One of the great merits of this volume is that it does indeed give a sense of the breadth of Davidson's thinking, and of the extent to which it extended beyond the usual confines of traditional 'analytic' philosophy. While Davidson was thoroughly embedded with the American analytic tradition, especially as developed under the influence of Quine, he was also strongly influenced by Aristotle, by Kant and by Wittgenstein, and his thinking often used the vocabulary, techniques and concepts of analytic thought in ways that took that thinking in quite different and radical directions. Indeed, the radical and idiosyncratic character of Davidson's thinking is still, it seems to me, very much underappreciated and often unrecognised -- the tendency being to assimilate his ideas to more familiar and traditional ways of proceeding. Perhaps this is partly what explains the widespread tendency in much of the contemporary analytic reading of Davidson, in spite of the detailed discussions his view have attracted, to treat the actual positions Davidson has advanced as almost invariably mistaken.

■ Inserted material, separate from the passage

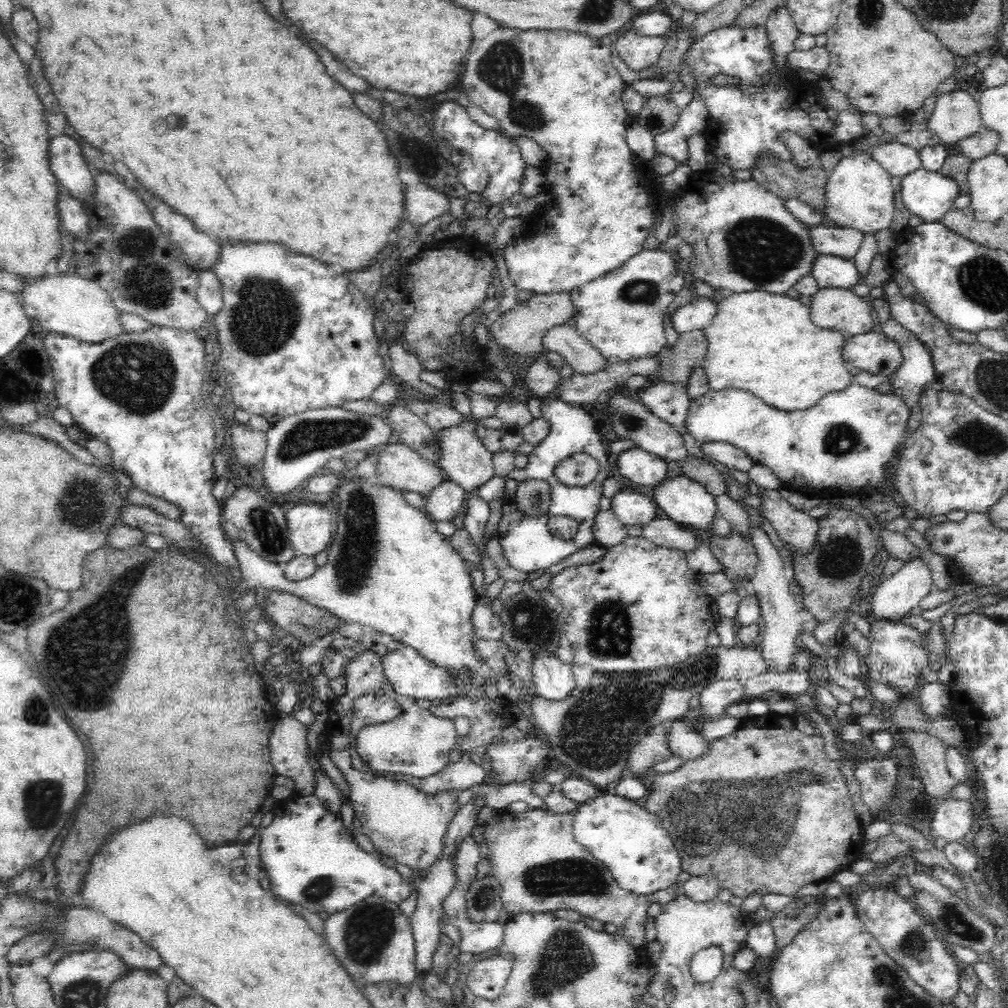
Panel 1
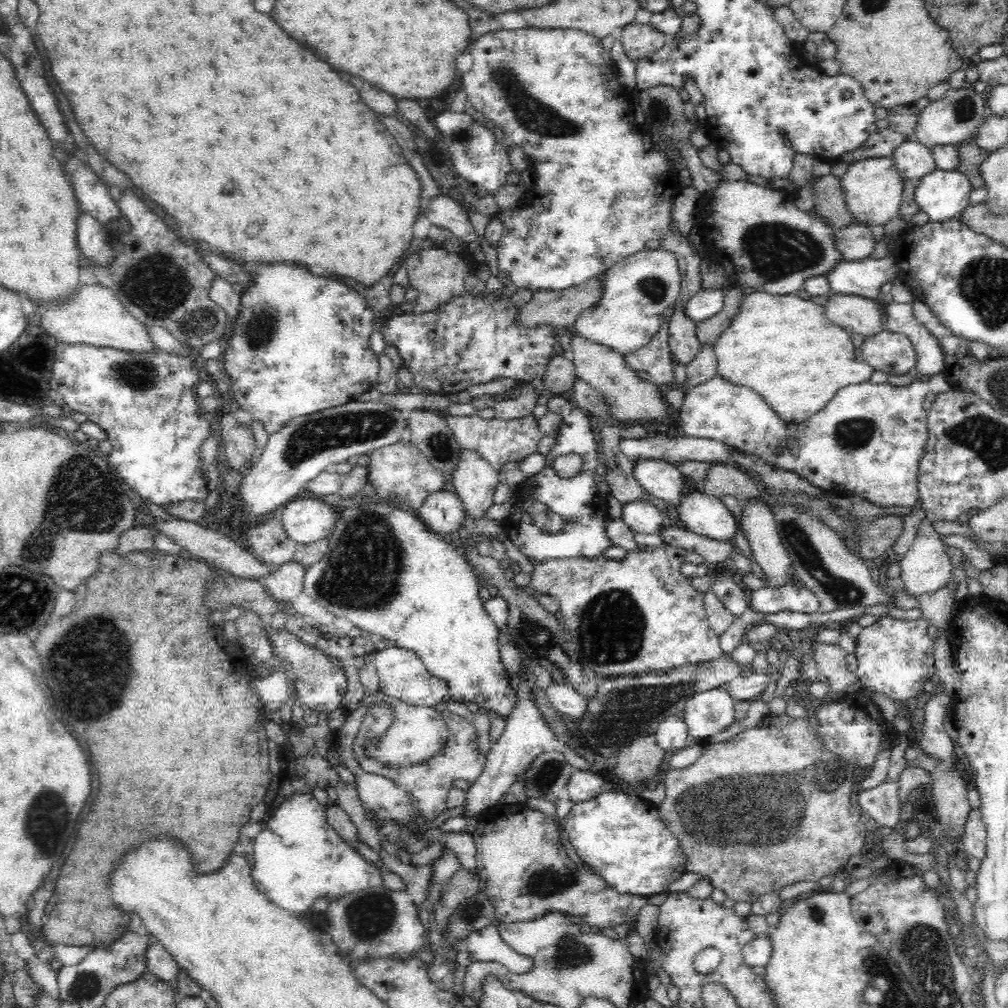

Davidson himself was certainly somewhat bemused by the way in which his views attracted so much opposition, not, I think, because of any special sensitivity to criticism on his part, but because he saw his thinking as attempting to articulate certain absolutely basic and simple insights. Admittedly Davidson's own sometimes dense and often highly polished style of writing has sometimes been a barrier to the easy assimilation of his ideas, while the fact that his work has, apart from the final monograph, always taken the form of essays, often first appearing in widely dispersed locations, has also made it harder for his thinking to be grasped in its entirety. The hope is that the publication of the essays in this volume, along with the essays included in the other four, as well as the material contained in Truth and Predication, will eventually give rise to a more integrated appreciation of Davidson's work -- work that constitutes one of the landmarks of twentieth-century philosophy irrespective of tradition.